§ Exercise description
Check the data underneath for lines holding the word "ctrl", and state only how many you find.

§ Available records
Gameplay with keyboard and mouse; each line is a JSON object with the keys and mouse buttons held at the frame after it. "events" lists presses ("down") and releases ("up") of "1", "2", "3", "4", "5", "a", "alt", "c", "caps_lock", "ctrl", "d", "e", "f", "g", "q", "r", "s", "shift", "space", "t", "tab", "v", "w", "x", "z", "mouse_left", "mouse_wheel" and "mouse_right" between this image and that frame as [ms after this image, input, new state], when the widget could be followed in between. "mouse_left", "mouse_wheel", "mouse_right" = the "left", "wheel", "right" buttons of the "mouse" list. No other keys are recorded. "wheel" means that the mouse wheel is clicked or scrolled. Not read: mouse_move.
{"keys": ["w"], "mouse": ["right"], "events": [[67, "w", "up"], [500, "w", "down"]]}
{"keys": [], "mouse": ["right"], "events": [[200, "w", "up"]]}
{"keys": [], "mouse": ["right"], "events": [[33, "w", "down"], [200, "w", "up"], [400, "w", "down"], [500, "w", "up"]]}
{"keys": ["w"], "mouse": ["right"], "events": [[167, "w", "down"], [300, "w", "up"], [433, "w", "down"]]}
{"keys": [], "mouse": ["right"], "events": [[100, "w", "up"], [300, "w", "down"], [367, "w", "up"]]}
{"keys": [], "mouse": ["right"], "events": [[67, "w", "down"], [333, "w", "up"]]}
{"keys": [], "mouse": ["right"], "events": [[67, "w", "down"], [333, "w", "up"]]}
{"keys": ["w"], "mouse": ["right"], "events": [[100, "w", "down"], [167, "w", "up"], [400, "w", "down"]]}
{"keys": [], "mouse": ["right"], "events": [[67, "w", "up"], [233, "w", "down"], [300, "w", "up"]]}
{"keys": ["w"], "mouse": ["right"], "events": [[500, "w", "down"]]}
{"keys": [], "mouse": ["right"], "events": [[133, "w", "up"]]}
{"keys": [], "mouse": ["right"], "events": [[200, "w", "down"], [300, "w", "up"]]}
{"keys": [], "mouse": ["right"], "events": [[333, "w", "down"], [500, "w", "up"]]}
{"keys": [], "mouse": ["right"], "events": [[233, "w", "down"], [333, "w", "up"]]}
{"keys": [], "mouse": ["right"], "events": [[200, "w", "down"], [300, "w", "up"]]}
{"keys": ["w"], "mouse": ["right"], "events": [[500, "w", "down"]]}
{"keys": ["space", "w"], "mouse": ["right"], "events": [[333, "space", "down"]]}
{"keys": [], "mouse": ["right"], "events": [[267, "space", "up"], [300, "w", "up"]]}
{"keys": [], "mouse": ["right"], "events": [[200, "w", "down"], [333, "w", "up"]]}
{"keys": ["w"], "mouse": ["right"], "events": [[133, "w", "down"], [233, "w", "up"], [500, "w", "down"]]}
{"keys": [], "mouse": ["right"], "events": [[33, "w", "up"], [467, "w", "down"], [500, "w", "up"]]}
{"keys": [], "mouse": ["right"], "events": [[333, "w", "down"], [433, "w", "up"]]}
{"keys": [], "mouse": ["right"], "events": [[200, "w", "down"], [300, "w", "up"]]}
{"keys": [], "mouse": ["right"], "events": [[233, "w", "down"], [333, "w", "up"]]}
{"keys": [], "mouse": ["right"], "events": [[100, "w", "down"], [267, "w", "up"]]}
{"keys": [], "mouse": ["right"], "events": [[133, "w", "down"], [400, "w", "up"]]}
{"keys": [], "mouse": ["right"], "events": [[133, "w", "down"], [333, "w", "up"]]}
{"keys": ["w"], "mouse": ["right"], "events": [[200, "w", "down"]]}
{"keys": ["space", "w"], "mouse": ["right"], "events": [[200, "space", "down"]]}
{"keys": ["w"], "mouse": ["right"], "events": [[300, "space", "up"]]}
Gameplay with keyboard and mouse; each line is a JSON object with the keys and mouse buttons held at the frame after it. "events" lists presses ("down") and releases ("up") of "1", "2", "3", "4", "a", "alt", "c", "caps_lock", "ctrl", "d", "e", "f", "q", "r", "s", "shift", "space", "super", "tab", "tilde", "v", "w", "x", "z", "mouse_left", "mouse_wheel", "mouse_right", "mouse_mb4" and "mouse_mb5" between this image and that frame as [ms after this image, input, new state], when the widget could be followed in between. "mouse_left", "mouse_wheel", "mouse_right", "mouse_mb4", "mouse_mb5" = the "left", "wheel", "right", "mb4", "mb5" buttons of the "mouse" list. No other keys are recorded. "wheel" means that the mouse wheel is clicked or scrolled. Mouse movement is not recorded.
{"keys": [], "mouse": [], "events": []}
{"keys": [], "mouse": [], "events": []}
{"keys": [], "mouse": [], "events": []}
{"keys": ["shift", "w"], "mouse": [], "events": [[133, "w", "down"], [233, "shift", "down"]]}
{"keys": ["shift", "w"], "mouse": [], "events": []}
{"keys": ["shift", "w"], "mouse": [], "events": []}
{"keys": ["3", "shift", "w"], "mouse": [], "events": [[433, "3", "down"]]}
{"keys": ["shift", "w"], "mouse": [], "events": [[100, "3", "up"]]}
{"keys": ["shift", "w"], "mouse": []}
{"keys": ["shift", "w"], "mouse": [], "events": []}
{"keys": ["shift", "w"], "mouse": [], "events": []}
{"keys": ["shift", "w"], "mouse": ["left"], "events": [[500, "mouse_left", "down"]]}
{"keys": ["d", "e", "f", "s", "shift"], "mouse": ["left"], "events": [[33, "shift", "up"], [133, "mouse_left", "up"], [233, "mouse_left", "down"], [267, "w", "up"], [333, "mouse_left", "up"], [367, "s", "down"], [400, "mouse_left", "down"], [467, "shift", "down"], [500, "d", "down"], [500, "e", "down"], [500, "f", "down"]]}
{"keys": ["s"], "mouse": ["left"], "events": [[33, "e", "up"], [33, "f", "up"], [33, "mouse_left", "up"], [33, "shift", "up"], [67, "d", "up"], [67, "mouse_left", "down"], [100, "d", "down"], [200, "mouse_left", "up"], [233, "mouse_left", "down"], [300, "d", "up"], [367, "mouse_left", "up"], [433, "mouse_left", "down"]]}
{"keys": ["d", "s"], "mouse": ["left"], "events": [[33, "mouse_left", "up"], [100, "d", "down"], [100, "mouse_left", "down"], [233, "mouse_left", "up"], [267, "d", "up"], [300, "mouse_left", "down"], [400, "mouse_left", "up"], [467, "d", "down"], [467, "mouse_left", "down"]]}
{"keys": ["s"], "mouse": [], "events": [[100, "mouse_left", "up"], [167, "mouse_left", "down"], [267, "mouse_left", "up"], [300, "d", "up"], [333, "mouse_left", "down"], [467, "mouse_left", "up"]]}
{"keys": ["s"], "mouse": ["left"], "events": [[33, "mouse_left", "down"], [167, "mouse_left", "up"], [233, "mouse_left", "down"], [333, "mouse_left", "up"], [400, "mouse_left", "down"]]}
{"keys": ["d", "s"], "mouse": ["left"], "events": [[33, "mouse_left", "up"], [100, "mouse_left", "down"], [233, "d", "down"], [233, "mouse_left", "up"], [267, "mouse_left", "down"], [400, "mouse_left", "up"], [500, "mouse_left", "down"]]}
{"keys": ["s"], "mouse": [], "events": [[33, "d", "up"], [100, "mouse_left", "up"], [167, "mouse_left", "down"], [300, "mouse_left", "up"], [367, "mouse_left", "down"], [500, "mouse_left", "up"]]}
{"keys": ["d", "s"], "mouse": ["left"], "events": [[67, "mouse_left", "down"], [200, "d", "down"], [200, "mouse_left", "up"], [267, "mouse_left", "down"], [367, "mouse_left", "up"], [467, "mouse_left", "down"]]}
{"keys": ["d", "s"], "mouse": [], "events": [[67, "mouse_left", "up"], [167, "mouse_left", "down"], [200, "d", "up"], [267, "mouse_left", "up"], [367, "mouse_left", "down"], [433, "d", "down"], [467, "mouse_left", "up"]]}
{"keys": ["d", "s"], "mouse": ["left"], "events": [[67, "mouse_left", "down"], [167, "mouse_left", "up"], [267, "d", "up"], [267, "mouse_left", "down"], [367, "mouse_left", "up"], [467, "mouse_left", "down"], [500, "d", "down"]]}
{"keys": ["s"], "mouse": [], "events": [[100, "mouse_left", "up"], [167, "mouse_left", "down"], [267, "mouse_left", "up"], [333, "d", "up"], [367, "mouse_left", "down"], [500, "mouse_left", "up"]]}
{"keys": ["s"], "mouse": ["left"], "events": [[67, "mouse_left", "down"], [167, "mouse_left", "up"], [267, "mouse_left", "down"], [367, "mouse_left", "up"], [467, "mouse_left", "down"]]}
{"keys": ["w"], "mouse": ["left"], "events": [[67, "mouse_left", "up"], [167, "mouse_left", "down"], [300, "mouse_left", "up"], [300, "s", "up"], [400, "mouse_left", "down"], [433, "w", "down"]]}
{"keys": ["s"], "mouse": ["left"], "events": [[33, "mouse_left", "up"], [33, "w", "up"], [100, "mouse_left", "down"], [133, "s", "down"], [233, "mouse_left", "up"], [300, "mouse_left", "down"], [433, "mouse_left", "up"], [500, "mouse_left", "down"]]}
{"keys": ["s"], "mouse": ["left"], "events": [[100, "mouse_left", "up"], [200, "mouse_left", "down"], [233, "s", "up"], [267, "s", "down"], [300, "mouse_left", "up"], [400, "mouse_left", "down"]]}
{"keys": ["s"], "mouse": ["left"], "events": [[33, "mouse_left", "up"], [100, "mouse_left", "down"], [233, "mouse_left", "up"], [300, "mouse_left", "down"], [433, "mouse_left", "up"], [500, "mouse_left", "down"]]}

§ Exercise output
2